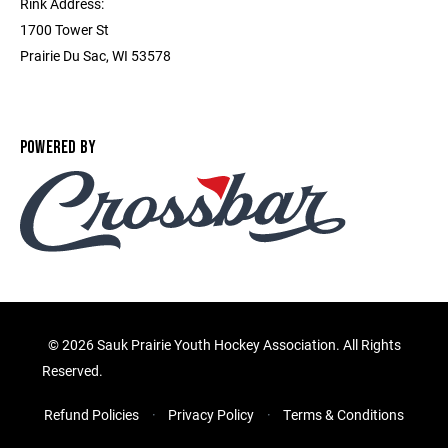
Rink Address:
1700 Tower St
Prairie Du Sac, WI 53578
POWERED BY
©
2026 Sauk Prairie Youth Hockey Association. All Rights
Reserved.
Refund Policies
Privacy Policy
Terms & Conditions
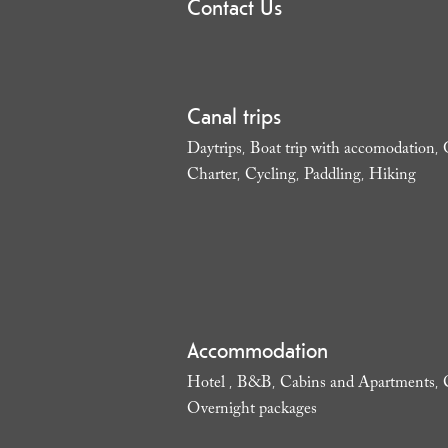
Contact Us
Canal trips
Daytrips
Boat trip with accomodation
,
,
Charter
Cycling
Paddling
Hiking
,
,
,
,
Accommodation
Hotel
B&B
Cabins and Apartments
,
,
,
Overnight packages
,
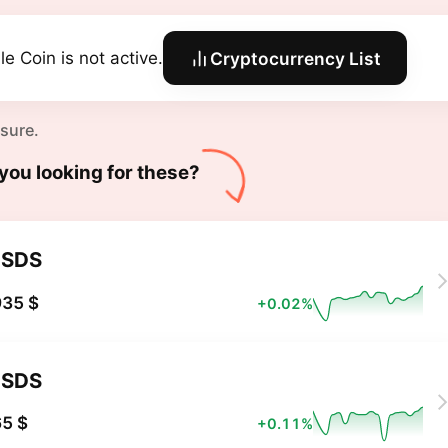
le Coin is not active.
Cryptocurrency List
 sure.
you looking for these?
USDS
935 $
+0.02%
USDS
5 $
+0.11%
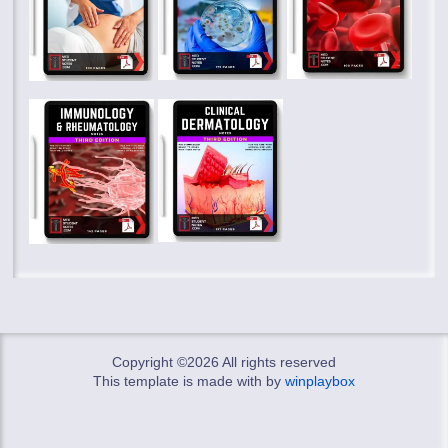
Copyright ©
2026 All rights reserved
This template is made with
by
winplaybox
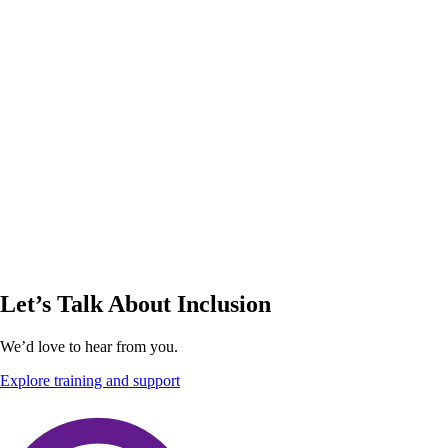
Let’s Talk About Inclusion
We’d love to hear from you.
Explore training and support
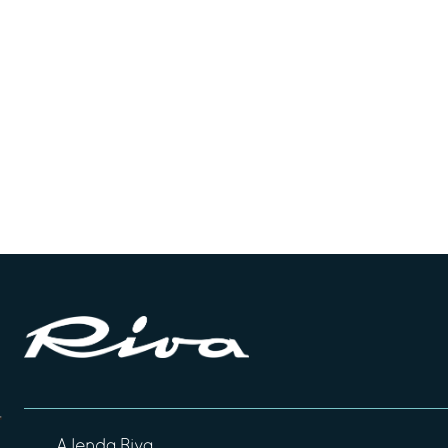
A lenda Riva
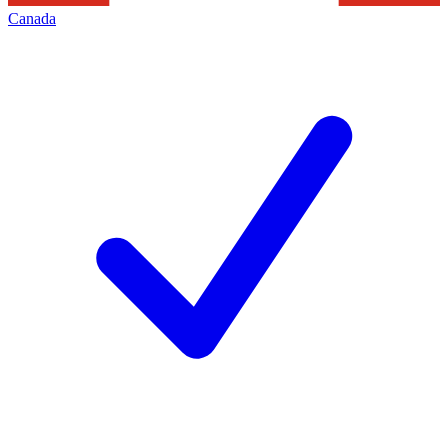
Canada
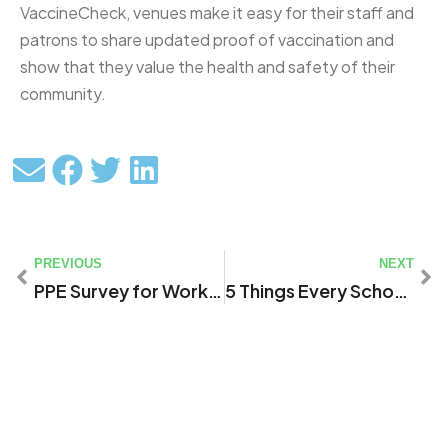
VaccineCheck, venues make it easy for their staff and
patrons to share updated proof of vaccination and
show that they value the health and safety of their
community.
PREVIOUS
NEXT
PPE Survey for Workers in Local Healthcare Settings & First Responders Serving St. Mary’s County
5 Things Every School Safety Software Must Have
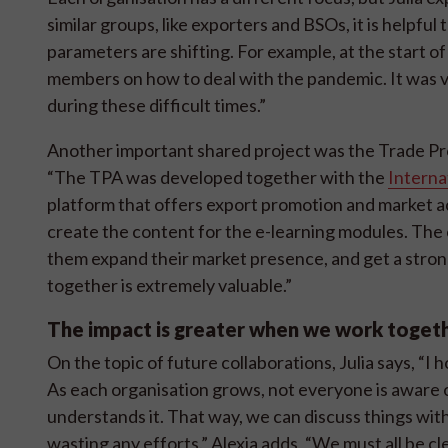
similar groups, like exporters and BSOs, it is helpf
parameters are shifting. For example, at the start
members on how to deal with the pandemic. It was v
during these difficult times.”
Another important shared project was the Trade Pr
“The TPA was developed together with the
Interna
platform that offers export promotion and market a
create the content for the e-learning modules. The 
them expand their market presence, and get a stro
together is extremely valuable.”
The impact is greater when we work toget
On the topic of future collaborations, Julia says, “
As each organisation grows, not everyone is aware o
understands it. That way, we can discuss things wi
wasting any efforts.” Alexia adds, “We must all be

■ ■ ■

Action item: Only the lines from the one containing "Boat trip with accomodation" through the end of the data above are to be output, exactly and without pictures.

Expected answer:
Boat trip with accomodation
,
,
Charter
Cycling
Paddling
Hiking
,
,
,
,
Accommodation
Hotel
B&B
Cabins and Apartments
,
,
,
Overnight packages
,
le Coin is not active.
Cryptocurrency List
 sure.
you looking for these?
USDS
935 $
+0.02%
USDS
5 $
+0.11%
Copyright ©
2026 All rights reserved
This template is made with
by
winplaybox
Let’s Talk About Inclusion
We’d love to hear from you.
Explore training and support
A lenda Riva
Canada
VaccineCheck, venues make it easy for their staff and
patrons to share updated proof of vaccination and
show that they value the health and safety of their
community.
PREVIOUS
NEXT
PPE Survey for Workers in Local Healthcare Settings & First Responders Serving St. Mary’s County
5 Things Every School Safety Software Must Have
similar groups, like exporters and BSOs, it is helpf
parameters are shifting. For example, at the start
members on how to deal with the pandemic. It was v
during these difficult times.”
Another important shared project was the Trade Pr
“The TPA was developed together with the
Interna
platform that offers export promotion and market a
create the content for the e-learning modules. The 
them expand their market presence, and get a stro
together is extremely valuable.”
The impact is greater when we work toget
On the topic of future collaborations, Julia says, “
As each organisation grows, not everyone is aware o
understands it. That way, we can discuss things wi
wasting any efforts.” Alexia adds, “We must all be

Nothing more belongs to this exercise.